[Try it] Which lines below hold the word "burden"? Report each one.

* * * *

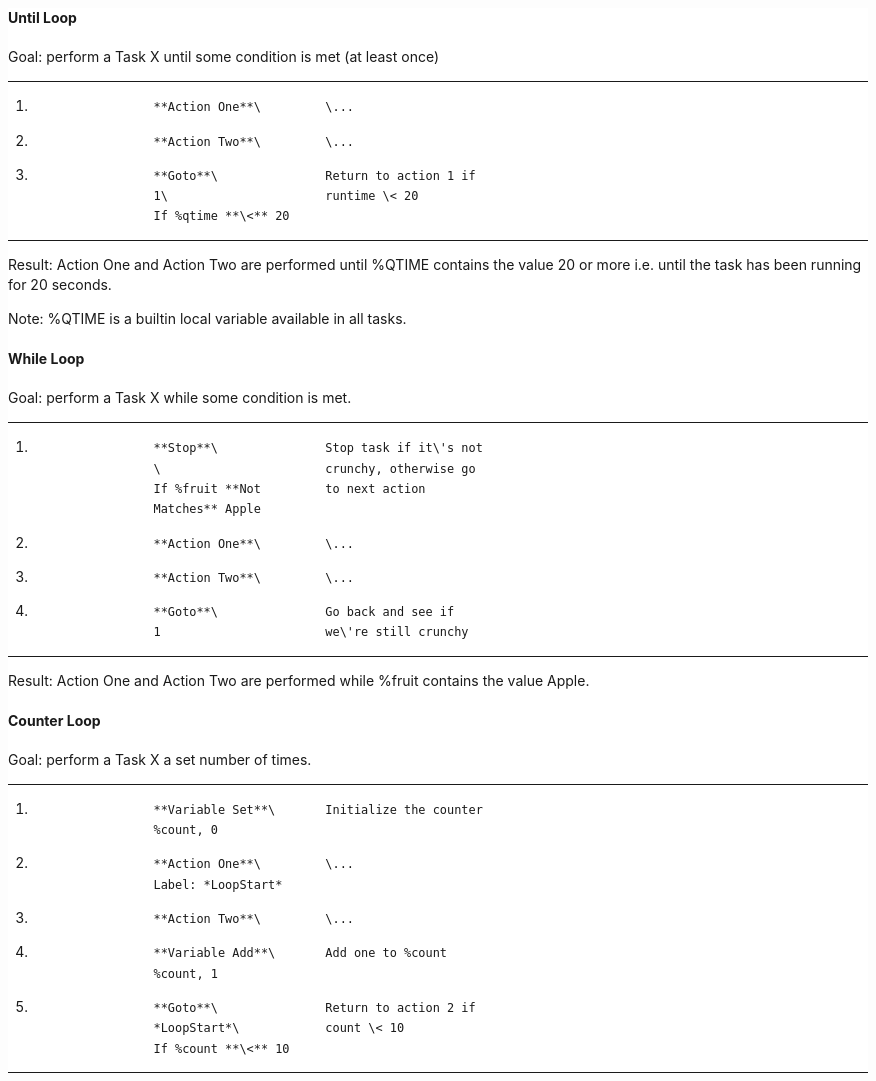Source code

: #### Until Loop

Goal: perform a Task X until some condition is met (at least once)

  ----------------------- ----------------------- -----------------------
  1.                      **Action One**\         \...

  2.                      **Action Two**\         \...

  3.                      **Goto**\               Return to action 1 if
                          1\                      runtime \< 20
                          If %qtime **\<** 20     
  ----------------------- ----------------------- -----------------------

Result: Action One and Action Two are performed until %QTIME contains
the value 20 or more i.e. until the task has been running for 20
seconds.

Note: %QTIME is a builtin local variable available in all tasks.

#### While Loop

Goal: perform a Task X while some condition is met.

  ----------------------- ----------------------- -----------------------
  1.                      **Stop**\               Stop task if it\'s not
                          \                       crunchy, otherwise go
                          If %fruit **Not         to next action
                          Matches** Apple         

  2.                      **Action One**\         \...

  3.                      **Action Two**\         \...

  4.                      **Goto**\               Go back and see if
                          1                       we\'re still crunchy
  ----------------------- ----------------------- -----------------------

Result: Action One and Action Two are performed while %fruit contains
the value Apple.

#### Counter Loop

Goal: perform a Task X a set number of times.

  ----------------------- ----------------------- -----------------------
  1.                      **Variable Set**\       Initialize the counter
                          %count, 0               

  2.                      **Action One**\         \...
                          Label: *LoopStart*      

  3.                      **Action Two**\         \...

  4.                      **Variable Add**\       Add one to %count
                          %count, 1               

  5.                      **Goto**\               Return to action 2 if
                          *LoopStart*\            count \< 10
                          If %count **\<** 10     
  ----------------------- ----------------------- -----------------------
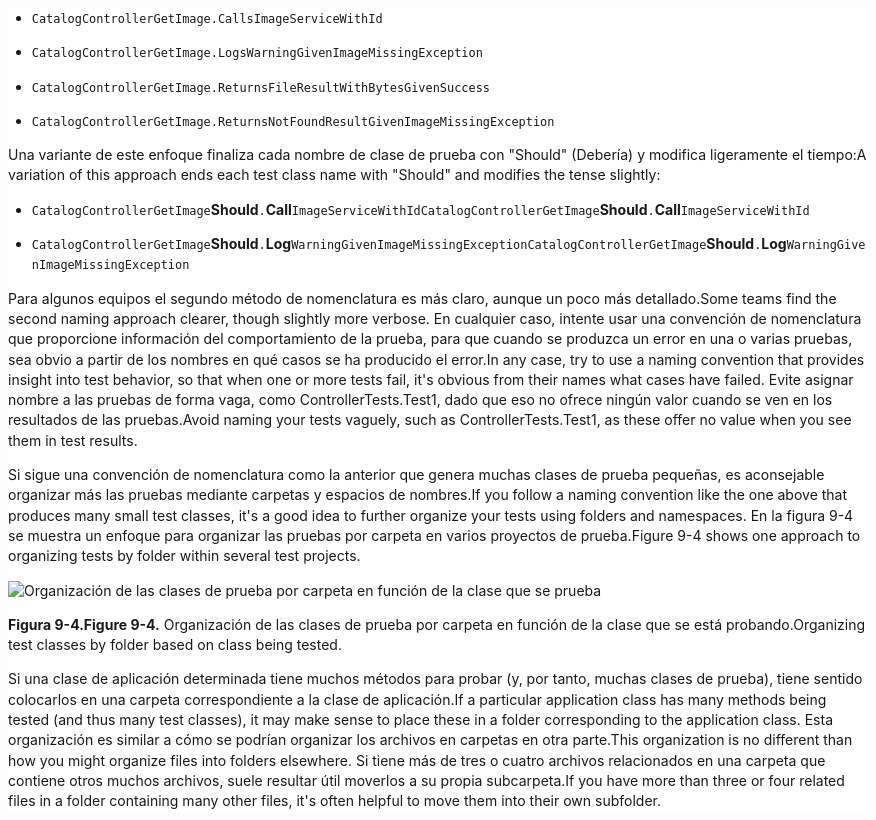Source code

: - `CatalogControllerGetImage.CallsImageServiceWithId`

- `CatalogControllerGetImage.LogsWarningGivenImageMissingException`

- `CatalogControllerGetImage.ReturnsFileResultWithBytesGivenSuccess`

- `CatalogControllerGetImage.ReturnsNotFoundResultGivenImageMissingException`

<span data-ttu-id="d8d61-207">Una variante de este enfoque finaliza cada nombre de clase de prueba con "Should" (Debería) y modifica ligeramente el tiempo:</span><span class="sxs-lookup"><span data-stu-id="d8d61-207">A variation of this approach ends each test class name with "Should" and modifies the tense slightly:</span></span>

- <span data-ttu-id="d8d61-208">`CatalogControllerGetImage`**Should**`.`**Call**`ImageServiceWithId`</span><span class="sxs-lookup"><span data-stu-id="d8d61-208">`CatalogControllerGetImage`**Should**`.`**Call**`ImageServiceWithId`</span></span>

- <span data-ttu-id="d8d61-209">`CatalogControllerGetImage`**Should**`.`**Log**`WarningGivenImageMissingException`</span><span class="sxs-lookup"><span data-stu-id="d8d61-209">`CatalogControllerGetImage`**Should**`.`**Log**`WarningGivenImageMissingException`</span></span>

<span data-ttu-id="d8d61-210">Para algunos equipos el segundo método de nomenclatura es más claro, aunque un poco más detallado.</span><span class="sxs-lookup"><span data-stu-id="d8d61-210">Some teams find the second naming approach clearer, though slightly more verbose.</span></span> <span data-ttu-id="d8d61-211">En cualquier caso, intente usar una convención de nomenclatura que proporcione información del comportamiento de la prueba, para que cuando se produzca un error en una o varias pruebas, sea obvio a partir de los nombres en qué casos se ha producido el error.</span><span class="sxs-lookup"><span data-stu-id="d8d61-211">In any case, try to use a naming convention that provides insight into test behavior, so that when one or more tests fail, it's obvious from their names what cases have failed.</span></span> <span data-ttu-id="d8d61-212">Evite asignar nombre a las pruebas de forma vaga, como ControllerTests.Test1, dado que eso no ofrece ningún valor cuando se ven en los resultados de las pruebas.</span><span class="sxs-lookup"><span data-stu-id="d8d61-212">Avoid naming your tests vaguely, such as ControllerTests.Test1, as these offer no value when you see them in test results.</span></span>

<span data-ttu-id="d8d61-213">Si sigue una convención de nomenclatura como la anterior que genera muchas clases de prueba pequeñas, es aconsejable organizar más las pruebas mediante carpetas y espacios de nombres.</span><span class="sxs-lookup"><span data-stu-id="d8d61-213">If you follow a naming convention like the one above that produces many small test classes, it's a good idea to further organize your tests using folders and namespaces.</span></span> <span data-ttu-id="d8d61-214">En la figura 9-4 se muestra un enfoque para organizar las pruebas por carpeta en varios proyectos de prueba.</span><span class="sxs-lookup"><span data-stu-id="d8d61-214">Figure 9-4 shows one approach to organizing tests by folder within several test projects.</span></span>

![Organización de las clases de prueba por carpeta en función de la clase que se prueba](./media/image9-4.png)

<span data-ttu-id="d8d61-216">**Figura 9-4.**</span><span class="sxs-lookup"><span data-stu-id="d8d61-216">**Figure 9-4.**</span></span> <span data-ttu-id="d8d61-217">Organización de las clases de prueba por carpeta en función de la clase que se está probando.</span><span class="sxs-lookup"><span data-stu-id="d8d61-217">Organizing test classes by folder based on class being tested.</span></span>

<span data-ttu-id="d8d61-218">Si una clase de aplicación determinada tiene muchos métodos para probar (y, por tanto, muchas clases de prueba), tiene sentido colocarlos en una carpeta correspondiente a la clase de aplicación.</span><span class="sxs-lookup"><span data-stu-id="d8d61-218">If a particular application class has many methods being tested (and thus many test classes), it may make sense to place these in a folder corresponding to the application class.</span></span> <span data-ttu-id="d8d61-219">Esta organización es similar a cómo se podrían organizar los archivos en carpetas en otra parte.</span><span class="sxs-lookup"><span data-stu-id="d8d61-219">This organization is no different than how you might organize files into folders elsewhere.</span></span> <span data-ttu-id="d8d61-220">Si tiene más de tres o cuatro archivos relacionados en una carpeta que contiene otros muchos archivos, suele resultar útil moverlos a su propia subcarpeta.</span><span class="sxs-lookup"><span data-stu-id="d8d61-220">If you have more than three or four related files in a folder containing many other files, it's often helpful to move them into their own subfolder.</span></span>
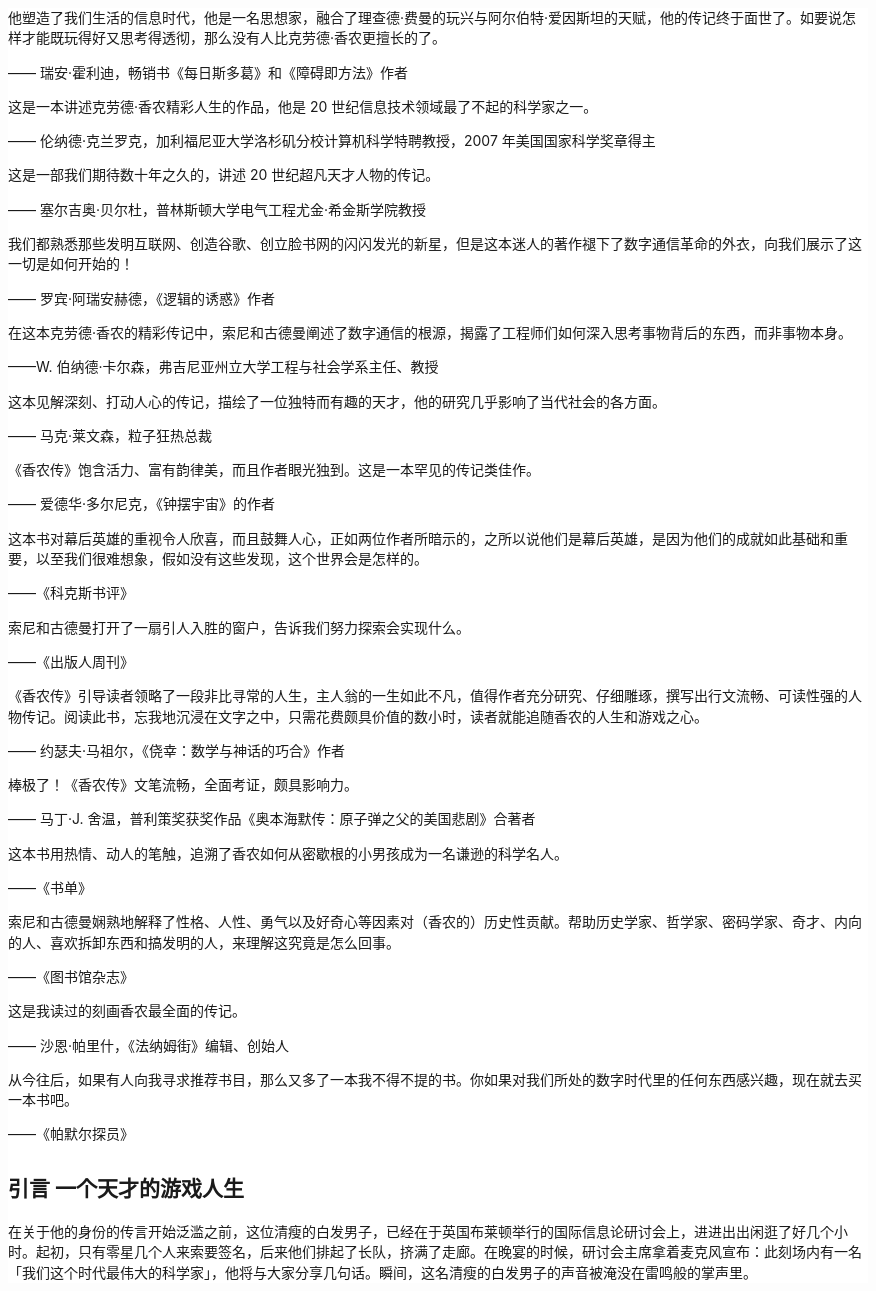他塑造了我们生活的信息时代，他是一名思想家，融合了理查德·费曼的玩兴与阿尔伯特·爱因斯坦的天赋，他的传记终于面世了。如要说怎样才能既玩得好又思考得透彻，那么没有人比克劳德·香农更擅长的了。

—— 瑞安·霍利迪，畅销书《每日斯多葛》和《障碍即方法》作者

这是一本讲述克劳德·香农精彩人生的作品，他是 20 世纪信息技术领域最了不起的科学家之一。

—— 伦纳德·克兰罗克，加利福尼亚大学洛杉矶分校计算机科学特聘教授，2007 年美国国家科学奖章得主

这是一部我们期待数十年之久的，讲述 20 世纪超凡天才人物的传记。

—— 塞尔吉奥·贝尔杜，普林斯顿大学电气工程尤金·希金斯学院教授

我们都熟悉那些发明互联网、创造谷歌、创立脸书网的闪闪发光的新星，但是这本迷人的著作褪下了数字通信革命的外衣，向我们展示了这一切是如何开始的！

—— 罗宾·阿瑞安赫德，《逻辑的诱惑》作者

在这本克劳德·香农的精彩传记中，索尼和古德曼阐述了数字通信的根源，揭露了工程师们如何深入思考事物背后的东西，而非事物本身。

——W. 伯纳德·卡尔森，弗吉尼亚州立大学工程与社会学系主任、教授

这本见解深刻、打动人心的传记，描绘了一位独特而有趣的天才，他的研究几乎影响了当代社会的各方面。

—— 马克·莱文森，粒子狂热总裁

《香农传》饱含活力、富有韵律美，而且作者眼光独到。这是一本罕见的传记类佳作。

—— 爱德华·多尔尼克，《钟摆宇宙》的作者

这本书对幕后英雄的重视令人欣喜，而且鼓舞人心，正如两位作者所暗示的，之所以说他们是幕后英雄，是因为他们的成就如此基础和重要，以至我们很难想象，假如没有这些发现，这个世界会是怎样的。

——《科克斯书评》

索尼和古德曼打开了一扇引人入胜的窗户，告诉我们努力探索会实现什么。

——《出版人周刊》

《香农传》引导读者领略了一段非比寻常的人生，主人翁的一生如此不凡，值得作者充分研究、仔细雕琢，撰写出行文流畅、可读性强的人物传记。阅读此书，忘我地沉浸在文字之中，只需花费颇具价值的数小时，读者就能追随香农的人生和游戏之心。

—— 约瑟夫·马祖尔，《侥幸：数学与神话的巧合》作者

棒极了！《香农传》文笔流畅，全面考证，颇具影响力。

—— 马丁·J. 舍温，普利策奖获奖作品《奥本海默传：原子弹之父的美国悲剧》合著者

这本书用热情、动人的笔触，追溯了香农如何从密歇根的小男孩成为一名谦逊的科学名人。

——《书单》

索尼和古德曼娴熟地解释了性格、人性、勇气以及好奇心等因素对（香农的）历史性贡献。帮助历史学家、哲学家、密码学家、奇才、内向的人、喜欢拆卸东西和搞发明的人，来理解这究竟是怎么回事。

——《图书馆杂志》

这是我读过的刻画香农最全面的传记。

—— 沙恩·帕里什，《法纳姆街》编辑、创始人

从今往后，如果有人向我寻求推荐书目，那么又多了一本我不得不提的书。你如果对我们所处的数字时代里的任何东西感兴趣，现在就去买一本书吧。

——《帕默尔探员》

## 引言 一个天才的游戏人生

在关于他的身份的传言开始泛滥之前，这位清瘦的白发男子，已经在于英国布莱顿举行的国际信息论研讨会上，进进出出闲逛了好几个小时。起初，只有零星几个人来索要签名，后来他们排起了长队，挤满了走廊。在晚宴的时候，研讨会主席拿着麦克风宣布：此刻场内有一名「我们这个时代最伟大的科学家」，他将与大家分享几句话。瞬间，这名清瘦的白发男子的声音被淹没在雷鸣般的掌声里。
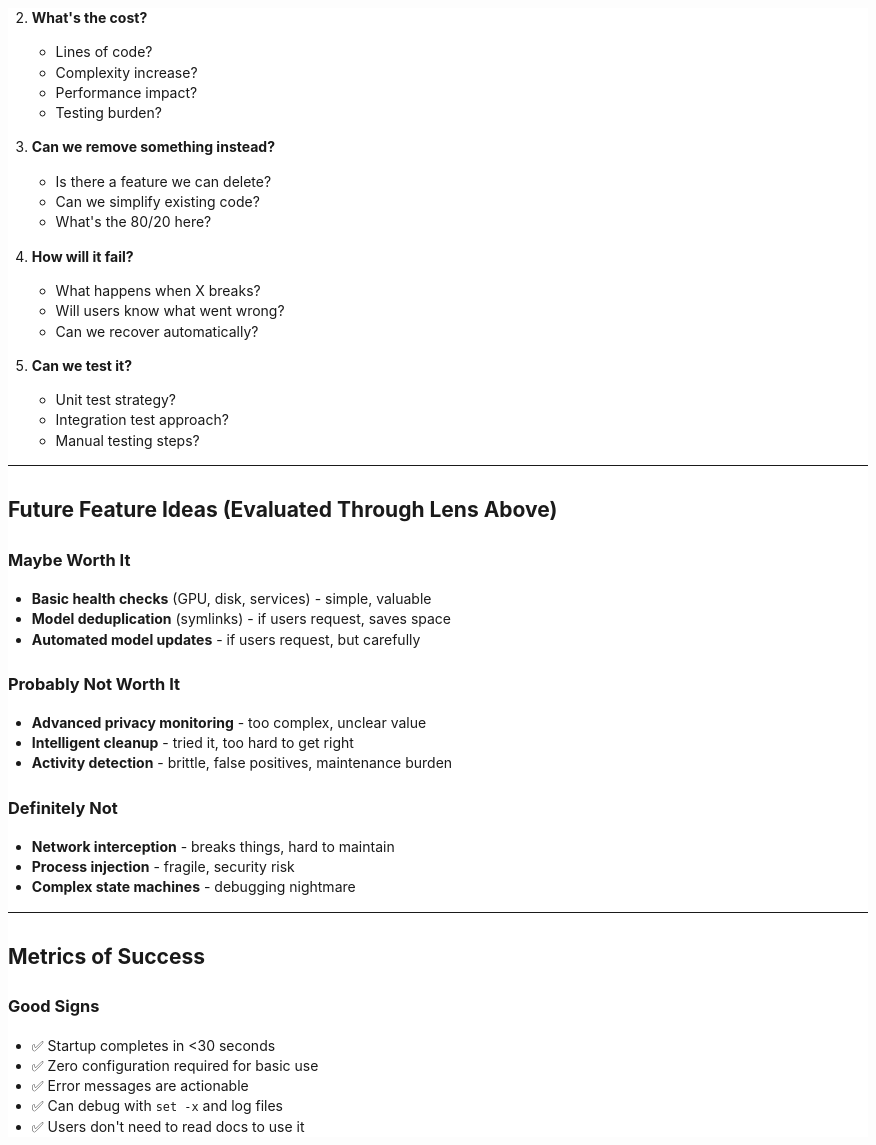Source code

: 2. **What's the cost?**
   - Lines of code?
   - Complexity increase?
   - Performance impact?
   - Testing burden?

3. **Can we remove something instead?**
   - Is there a feature we can delete?
   - Can we simplify existing code?
   - What's the 80/20 here?

4. **How will it fail?**
   - What happens when X breaks?
   - Will users know what went wrong?
   - Can we recover automatically?

5. **Can we test it?**
   - Unit test strategy?
   - Integration test approach?
   - Manual testing steps?

---

## Future Feature Ideas (Evaluated Through Lens Above)

### Maybe Worth It
- **Basic health checks** (GPU, disk, services) - simple, valuable
- **Model deduplication** (symlinks) - if users request, saves space
- **Automated model updates** - if users request, but carefully

### Probably Not Worth It
- **Advanced privacy monitoring** - too complex, unclear value
- **Intelligent cleanup** - tried it, too hard to get right
- **Activity detection** - brittle, false positives, maintenance burden

### Definitely Not
- **Network interception** - breaks things, hard to maintain
- **Process injection** - fragile, security risk
- **Complex state machines** - debugging nightmare

---

## Metrics of Success

### Good Signs
- ✅ Startup completes in <30 seconds
- ✅ Zero configuration required for basic use
- ✅ Error messages are actionable
- ✅ Can debug with `set -x` and log files
- ✅ Users don't need to read docs to use it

* * * *

[Response to the task]
   - Testing burden?
- **Activity detection** - brittle, false positives, maintenance burden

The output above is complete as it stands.